Эрменегильда приподняла голову:
— А, это ты, Ив? Какая страшная гроза! Урсула говорит, что грозу господь бог посылает на нас за грехи наши, что во время грозы надо молиться, чтобы отогнать от себя демонов. Они радуются страху людей и пользуются случаем еще больше запугать их и завладеть их душами. Когда Урсула занавешивала окно, она видела, как с порывом ветра вместе с пылью неслись и кружились демоны, один из них — с хвостом в виде змеи. Урсула отпугнула их крестным знамением и молитвой святой троице, а то они влетели бы сюда и искалечили бы нас.
Все это Эрменегильда прошептала, то и дело боязливо поглядывая на окно, откуда доносился шум ливня.
— В грозу они особенно дерзки, — тоже шепотом сказала Урсула. — Брат Кандид мне говорил, что он читал мессу, а в это время налетела гроза. Так два демона не давали ему совершать богослужения: один тушил свечи на алтаре, а другой, обернувшись кошкой, вскочил брату Кандиду на голову. Из‑за грозы никто в церковь не пришел, и брат Кандид один еле справился с окаянными, окропив их святой водой…
Рассказ Урсулы был прерван блеснувшей за окном молнией, вскриком Эрменегильды, снова уткнувшей голову в колени кормилицы, сильным ударом грома и частым стуком в дверь Испуганные женщины не откликнулись на него.
— Кто‑то стучит к вам, — сказал Ив.
— Ах! Святая Мария! — воскликнула Урсула, крестясь. — Кто там? Войдите!
Урсула хотела встать, но Эрменегильда схватила ее за руку:
— Не уходи! Мне страшно!
Дверь отворилась, и на пороге ее появился один из вкюйе барона.
— Простите, госпожа, за беспокойство, — сказал он и обратился к Иву: — Тебя зовут Ивом?
— Иди за мной.
Эрменегильда встала:
— Подождите! Куда вы его уводите?
— По приказанию мессира барона, — ответил экюйе и ватворил дверь за собой и Ивом.

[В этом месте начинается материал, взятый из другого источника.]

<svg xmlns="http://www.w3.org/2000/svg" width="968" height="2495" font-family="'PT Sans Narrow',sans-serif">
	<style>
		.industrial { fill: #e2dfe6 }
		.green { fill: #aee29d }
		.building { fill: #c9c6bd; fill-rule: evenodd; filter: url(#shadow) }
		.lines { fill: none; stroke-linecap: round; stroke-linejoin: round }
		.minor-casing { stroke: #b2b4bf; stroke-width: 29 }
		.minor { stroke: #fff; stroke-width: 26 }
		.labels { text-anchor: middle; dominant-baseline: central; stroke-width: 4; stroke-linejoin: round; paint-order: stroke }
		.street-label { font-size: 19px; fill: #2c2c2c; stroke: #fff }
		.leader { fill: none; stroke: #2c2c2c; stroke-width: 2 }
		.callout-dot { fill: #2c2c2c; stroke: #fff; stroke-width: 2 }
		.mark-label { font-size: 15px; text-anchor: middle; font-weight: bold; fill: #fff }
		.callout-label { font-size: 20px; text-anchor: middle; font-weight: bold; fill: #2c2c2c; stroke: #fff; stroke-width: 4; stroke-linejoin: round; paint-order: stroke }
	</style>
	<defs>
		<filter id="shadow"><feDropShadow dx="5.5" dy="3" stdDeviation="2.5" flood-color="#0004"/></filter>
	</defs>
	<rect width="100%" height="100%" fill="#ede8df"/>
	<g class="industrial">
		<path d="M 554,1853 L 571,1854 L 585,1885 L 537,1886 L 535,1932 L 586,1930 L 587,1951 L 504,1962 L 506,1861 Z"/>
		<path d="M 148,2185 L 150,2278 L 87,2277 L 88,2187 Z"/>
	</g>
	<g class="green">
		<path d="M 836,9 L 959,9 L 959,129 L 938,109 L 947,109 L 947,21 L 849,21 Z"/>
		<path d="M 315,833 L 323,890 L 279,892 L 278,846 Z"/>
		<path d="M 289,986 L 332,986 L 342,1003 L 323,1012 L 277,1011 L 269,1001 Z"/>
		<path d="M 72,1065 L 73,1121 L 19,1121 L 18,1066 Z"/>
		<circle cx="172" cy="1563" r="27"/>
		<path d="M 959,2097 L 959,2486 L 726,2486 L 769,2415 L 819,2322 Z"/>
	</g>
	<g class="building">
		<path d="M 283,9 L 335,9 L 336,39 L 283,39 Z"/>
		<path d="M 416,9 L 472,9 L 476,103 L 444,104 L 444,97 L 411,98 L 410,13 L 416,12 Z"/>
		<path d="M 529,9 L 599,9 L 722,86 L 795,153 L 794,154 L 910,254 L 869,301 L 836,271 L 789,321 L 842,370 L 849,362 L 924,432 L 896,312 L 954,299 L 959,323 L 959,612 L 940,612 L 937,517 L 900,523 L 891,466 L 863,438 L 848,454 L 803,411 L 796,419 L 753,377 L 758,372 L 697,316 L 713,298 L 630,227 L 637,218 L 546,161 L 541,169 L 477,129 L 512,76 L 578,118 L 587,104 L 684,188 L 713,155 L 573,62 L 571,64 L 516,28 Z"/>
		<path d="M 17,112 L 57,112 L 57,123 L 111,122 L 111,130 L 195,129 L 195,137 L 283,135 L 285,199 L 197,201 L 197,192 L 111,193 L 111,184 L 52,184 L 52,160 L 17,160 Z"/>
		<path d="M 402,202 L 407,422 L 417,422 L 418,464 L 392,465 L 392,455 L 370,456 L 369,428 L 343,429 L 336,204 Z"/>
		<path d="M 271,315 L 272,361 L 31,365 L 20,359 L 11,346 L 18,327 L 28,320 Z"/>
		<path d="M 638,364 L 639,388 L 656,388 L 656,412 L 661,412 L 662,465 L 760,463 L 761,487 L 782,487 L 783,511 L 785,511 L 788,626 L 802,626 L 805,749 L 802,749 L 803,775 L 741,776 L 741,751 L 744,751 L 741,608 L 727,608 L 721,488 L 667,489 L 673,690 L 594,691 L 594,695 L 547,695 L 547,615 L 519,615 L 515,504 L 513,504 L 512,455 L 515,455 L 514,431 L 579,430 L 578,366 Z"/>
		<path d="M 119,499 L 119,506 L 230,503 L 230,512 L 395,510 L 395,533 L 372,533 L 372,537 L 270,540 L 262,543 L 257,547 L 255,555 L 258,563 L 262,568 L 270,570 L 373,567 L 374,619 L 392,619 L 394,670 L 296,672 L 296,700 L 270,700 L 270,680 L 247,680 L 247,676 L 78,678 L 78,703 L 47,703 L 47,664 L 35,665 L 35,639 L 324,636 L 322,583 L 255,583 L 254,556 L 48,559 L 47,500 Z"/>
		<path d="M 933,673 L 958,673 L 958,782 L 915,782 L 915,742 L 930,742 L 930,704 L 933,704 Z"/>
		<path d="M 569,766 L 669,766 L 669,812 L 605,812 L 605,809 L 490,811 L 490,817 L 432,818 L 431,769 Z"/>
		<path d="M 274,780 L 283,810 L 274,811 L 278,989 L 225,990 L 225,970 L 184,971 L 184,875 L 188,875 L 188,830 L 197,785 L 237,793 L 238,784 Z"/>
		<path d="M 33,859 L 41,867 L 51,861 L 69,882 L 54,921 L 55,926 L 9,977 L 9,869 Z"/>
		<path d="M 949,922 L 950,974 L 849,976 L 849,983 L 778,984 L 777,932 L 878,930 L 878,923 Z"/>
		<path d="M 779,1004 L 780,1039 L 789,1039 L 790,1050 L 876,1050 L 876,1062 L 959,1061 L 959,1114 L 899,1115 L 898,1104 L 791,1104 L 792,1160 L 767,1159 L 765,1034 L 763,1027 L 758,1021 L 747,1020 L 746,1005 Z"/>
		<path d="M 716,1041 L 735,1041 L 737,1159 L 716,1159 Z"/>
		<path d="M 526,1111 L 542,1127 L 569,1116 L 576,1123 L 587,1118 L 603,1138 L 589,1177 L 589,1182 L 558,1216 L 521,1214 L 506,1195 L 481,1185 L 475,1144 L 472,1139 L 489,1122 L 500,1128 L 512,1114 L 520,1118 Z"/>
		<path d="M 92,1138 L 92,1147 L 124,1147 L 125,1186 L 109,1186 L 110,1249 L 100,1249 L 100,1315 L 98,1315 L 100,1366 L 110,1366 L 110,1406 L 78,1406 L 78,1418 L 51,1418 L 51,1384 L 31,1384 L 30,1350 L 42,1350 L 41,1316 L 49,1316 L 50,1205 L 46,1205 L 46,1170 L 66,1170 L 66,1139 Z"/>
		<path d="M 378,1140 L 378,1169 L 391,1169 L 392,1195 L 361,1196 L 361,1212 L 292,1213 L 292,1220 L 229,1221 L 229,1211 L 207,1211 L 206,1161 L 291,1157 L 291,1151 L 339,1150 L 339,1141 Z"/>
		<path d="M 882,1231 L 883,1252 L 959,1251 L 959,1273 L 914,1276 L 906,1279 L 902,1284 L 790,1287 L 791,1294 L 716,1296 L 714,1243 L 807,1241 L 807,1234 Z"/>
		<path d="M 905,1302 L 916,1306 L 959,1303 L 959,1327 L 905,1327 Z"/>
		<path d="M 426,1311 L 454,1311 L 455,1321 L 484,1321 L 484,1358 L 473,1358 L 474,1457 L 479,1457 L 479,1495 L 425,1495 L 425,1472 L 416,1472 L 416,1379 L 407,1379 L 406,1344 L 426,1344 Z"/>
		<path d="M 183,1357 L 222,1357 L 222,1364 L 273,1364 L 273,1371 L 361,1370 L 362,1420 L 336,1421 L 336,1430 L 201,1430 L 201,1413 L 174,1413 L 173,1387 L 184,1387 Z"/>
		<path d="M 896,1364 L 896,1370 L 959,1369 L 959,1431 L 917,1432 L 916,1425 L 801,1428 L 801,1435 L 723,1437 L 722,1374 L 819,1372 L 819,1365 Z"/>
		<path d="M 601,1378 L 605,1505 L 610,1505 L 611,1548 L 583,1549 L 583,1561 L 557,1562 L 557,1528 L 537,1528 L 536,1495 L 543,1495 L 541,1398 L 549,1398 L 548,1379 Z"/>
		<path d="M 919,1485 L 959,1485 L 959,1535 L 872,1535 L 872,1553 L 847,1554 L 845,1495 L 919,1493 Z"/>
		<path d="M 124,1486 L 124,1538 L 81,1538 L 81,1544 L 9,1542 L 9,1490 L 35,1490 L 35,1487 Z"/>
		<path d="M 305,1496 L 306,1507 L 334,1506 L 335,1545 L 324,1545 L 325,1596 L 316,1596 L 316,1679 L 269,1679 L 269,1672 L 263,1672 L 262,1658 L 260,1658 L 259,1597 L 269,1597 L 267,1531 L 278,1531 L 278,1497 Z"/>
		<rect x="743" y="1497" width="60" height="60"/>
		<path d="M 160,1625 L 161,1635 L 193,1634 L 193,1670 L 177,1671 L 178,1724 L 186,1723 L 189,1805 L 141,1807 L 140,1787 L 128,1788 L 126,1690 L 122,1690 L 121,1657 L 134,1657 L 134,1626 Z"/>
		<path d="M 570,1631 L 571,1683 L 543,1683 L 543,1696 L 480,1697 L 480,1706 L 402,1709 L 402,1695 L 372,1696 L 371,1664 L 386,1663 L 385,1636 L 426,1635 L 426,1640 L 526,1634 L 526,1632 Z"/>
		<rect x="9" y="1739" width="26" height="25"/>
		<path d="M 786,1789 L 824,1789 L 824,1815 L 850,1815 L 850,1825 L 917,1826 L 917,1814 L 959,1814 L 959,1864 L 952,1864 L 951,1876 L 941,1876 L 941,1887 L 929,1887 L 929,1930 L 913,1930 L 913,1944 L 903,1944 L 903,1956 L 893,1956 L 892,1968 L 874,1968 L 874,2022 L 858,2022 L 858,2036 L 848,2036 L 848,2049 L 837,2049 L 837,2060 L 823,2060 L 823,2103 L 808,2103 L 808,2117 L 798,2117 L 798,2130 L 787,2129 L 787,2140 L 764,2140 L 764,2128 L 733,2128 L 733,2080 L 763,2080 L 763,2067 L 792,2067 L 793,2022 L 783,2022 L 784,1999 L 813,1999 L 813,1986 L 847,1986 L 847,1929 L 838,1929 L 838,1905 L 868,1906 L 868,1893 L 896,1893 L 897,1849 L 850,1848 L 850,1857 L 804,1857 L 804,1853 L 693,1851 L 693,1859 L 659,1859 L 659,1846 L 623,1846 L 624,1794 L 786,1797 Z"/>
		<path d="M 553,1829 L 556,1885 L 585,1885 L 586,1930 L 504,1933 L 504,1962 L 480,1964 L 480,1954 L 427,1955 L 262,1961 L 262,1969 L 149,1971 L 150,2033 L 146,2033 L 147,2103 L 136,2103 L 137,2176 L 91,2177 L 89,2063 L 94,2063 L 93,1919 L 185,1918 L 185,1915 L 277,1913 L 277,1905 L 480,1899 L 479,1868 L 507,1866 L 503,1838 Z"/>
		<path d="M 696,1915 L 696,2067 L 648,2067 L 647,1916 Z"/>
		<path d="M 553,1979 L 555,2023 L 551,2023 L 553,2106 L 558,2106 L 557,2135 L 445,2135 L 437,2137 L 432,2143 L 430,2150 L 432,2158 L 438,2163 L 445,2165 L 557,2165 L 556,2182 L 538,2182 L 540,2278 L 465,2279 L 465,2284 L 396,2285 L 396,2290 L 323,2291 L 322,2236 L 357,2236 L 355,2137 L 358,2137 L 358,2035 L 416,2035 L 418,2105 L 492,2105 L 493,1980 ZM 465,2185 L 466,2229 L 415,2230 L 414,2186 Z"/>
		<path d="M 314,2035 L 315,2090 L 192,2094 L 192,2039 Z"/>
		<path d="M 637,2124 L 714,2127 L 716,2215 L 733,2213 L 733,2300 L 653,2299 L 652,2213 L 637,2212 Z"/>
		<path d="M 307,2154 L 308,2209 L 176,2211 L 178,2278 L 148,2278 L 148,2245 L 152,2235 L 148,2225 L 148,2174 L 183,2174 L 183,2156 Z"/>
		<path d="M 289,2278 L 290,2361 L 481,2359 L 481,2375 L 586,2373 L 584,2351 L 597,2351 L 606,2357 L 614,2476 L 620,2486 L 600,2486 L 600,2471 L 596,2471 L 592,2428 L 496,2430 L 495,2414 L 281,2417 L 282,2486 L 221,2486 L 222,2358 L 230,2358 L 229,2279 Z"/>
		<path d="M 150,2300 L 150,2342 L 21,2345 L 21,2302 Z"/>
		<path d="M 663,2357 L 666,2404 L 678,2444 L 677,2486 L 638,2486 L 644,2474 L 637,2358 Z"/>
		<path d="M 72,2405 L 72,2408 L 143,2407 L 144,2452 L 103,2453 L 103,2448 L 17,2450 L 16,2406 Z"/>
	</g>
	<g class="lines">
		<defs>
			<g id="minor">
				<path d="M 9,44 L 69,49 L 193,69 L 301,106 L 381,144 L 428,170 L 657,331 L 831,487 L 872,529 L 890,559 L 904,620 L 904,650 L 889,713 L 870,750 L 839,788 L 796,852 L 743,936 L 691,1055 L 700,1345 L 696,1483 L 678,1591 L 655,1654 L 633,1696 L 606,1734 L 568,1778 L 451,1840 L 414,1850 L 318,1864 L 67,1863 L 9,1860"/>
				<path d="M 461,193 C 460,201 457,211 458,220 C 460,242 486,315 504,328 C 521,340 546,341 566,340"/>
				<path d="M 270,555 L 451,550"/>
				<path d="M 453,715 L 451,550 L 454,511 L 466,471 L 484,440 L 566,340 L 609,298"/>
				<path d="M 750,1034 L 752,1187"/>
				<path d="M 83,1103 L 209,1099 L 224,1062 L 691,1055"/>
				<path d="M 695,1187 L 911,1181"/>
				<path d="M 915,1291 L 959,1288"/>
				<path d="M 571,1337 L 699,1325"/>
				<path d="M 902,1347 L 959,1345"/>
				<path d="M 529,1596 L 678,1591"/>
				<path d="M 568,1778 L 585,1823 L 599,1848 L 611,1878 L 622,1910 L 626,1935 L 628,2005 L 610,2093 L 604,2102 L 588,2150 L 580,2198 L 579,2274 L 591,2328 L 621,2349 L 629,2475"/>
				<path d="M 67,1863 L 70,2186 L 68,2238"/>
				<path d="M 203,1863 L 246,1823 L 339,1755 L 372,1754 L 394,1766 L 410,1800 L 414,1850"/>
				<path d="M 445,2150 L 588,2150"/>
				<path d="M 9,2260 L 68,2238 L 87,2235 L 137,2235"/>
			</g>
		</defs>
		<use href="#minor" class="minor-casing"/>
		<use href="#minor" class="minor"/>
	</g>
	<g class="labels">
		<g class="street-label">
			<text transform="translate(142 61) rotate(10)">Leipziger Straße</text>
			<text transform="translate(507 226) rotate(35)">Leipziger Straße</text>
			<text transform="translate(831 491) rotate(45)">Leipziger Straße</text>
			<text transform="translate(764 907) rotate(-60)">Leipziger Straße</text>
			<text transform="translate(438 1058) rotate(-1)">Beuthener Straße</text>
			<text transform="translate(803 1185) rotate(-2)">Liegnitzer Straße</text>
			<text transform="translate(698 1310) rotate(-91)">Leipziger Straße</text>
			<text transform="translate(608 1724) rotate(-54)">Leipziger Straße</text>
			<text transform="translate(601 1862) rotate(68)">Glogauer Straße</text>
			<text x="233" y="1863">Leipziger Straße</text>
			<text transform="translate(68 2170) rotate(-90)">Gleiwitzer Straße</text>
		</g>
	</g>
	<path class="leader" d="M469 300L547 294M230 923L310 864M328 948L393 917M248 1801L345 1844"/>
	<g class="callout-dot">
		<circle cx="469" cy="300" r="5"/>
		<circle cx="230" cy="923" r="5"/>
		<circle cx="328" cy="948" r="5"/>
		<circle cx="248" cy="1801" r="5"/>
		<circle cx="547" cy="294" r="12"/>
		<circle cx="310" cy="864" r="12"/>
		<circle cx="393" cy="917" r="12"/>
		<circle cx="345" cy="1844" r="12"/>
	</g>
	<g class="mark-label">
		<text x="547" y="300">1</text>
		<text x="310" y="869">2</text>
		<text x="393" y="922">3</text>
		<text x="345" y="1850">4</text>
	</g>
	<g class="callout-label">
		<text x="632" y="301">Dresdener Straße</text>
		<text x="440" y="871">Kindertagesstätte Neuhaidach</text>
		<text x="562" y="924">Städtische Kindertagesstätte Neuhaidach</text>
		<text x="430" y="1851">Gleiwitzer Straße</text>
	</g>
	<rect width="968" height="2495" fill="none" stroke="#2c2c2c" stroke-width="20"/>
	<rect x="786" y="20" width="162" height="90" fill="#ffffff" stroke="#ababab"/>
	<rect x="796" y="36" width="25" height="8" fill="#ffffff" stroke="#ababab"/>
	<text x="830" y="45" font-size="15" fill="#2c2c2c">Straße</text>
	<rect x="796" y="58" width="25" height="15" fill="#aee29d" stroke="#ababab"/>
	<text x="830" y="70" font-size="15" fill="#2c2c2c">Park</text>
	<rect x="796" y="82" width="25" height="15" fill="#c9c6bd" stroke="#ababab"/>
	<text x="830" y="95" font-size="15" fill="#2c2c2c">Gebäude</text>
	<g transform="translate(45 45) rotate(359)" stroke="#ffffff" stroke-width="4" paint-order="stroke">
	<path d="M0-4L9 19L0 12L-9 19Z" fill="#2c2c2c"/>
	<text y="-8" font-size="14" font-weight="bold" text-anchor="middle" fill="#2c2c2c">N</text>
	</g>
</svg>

«От кого он узнал мое имя? — думал Ив, идя за вкюйе. — Ведь, кроме Госелена, моего имени никто здесь не знает. Значит, кто‑то спросил у Госелена? Кому оно понадобилось? Ведут меня по приказанию барона, значит, барону понадобилось мое имя. Зачем?» Зажав под мышкой свою книгу, Ив шел по верхнему двору к мосту через ров, окружавший стену, так называемую «рубашку» главной башни. Дождя уже не было, ветра тоже, но небо все еще было затянуто серой дымкой.
Двор был пуст, только в луже купались воробьи. Прошли через мост, подошли к стене. Экюйе крикнул:
— Оэ! Лестницу!
За решеткой окна у двери на мгновение мелькнуло лицо привратника, потом он появился в дверях и спустил железную лесенку. Поднявшись и пройдя полутемным проходом по такой же лесенке, экюйе и Ив спустились по другую сторону стены. Там они подошли к ступеням подъезда главной башни, над которым тоже высоко была вырублена дверь, но лесенка из нее была спущена, У подъезда ходил взад и вперед дозорщик с легким копьем в руке. Экюйе сказал ему, указывая на Ива: «Посмотри за ним, а я сейчас вернусь», и поднялся в башню.
Ив недоумевал: «Что все это значит? «Посмотри за ним»! Точно я вор какой‑нибудь!»
Сбоку от подъезда, в стене башни, Ив увидел у самой земли низкое продолговатое оконце с толстыми железными прутьями решетки. «Подвал», — подумал он и вспомнил рассказ звонаря про страшную тюрьму под этой башней.
Прошло довольно много времени. Дозорщик медленно ходил взад и вперед. Зазвонил церковный колокол — полдень. Небо чуть посинело, но солнца все еще не было.
Площадка подъезда служила местом посвящения в рыцари и местом суда владельца замка над его подданными. Так повелось во всех замках, но Ив об этом не знал, поэтому не понял, для чего вынесли и поставили на площадку Широкое кресло резного дерева и положили перед ним пестрый коврик. Дозорщик подошел к Иву и стал возле него.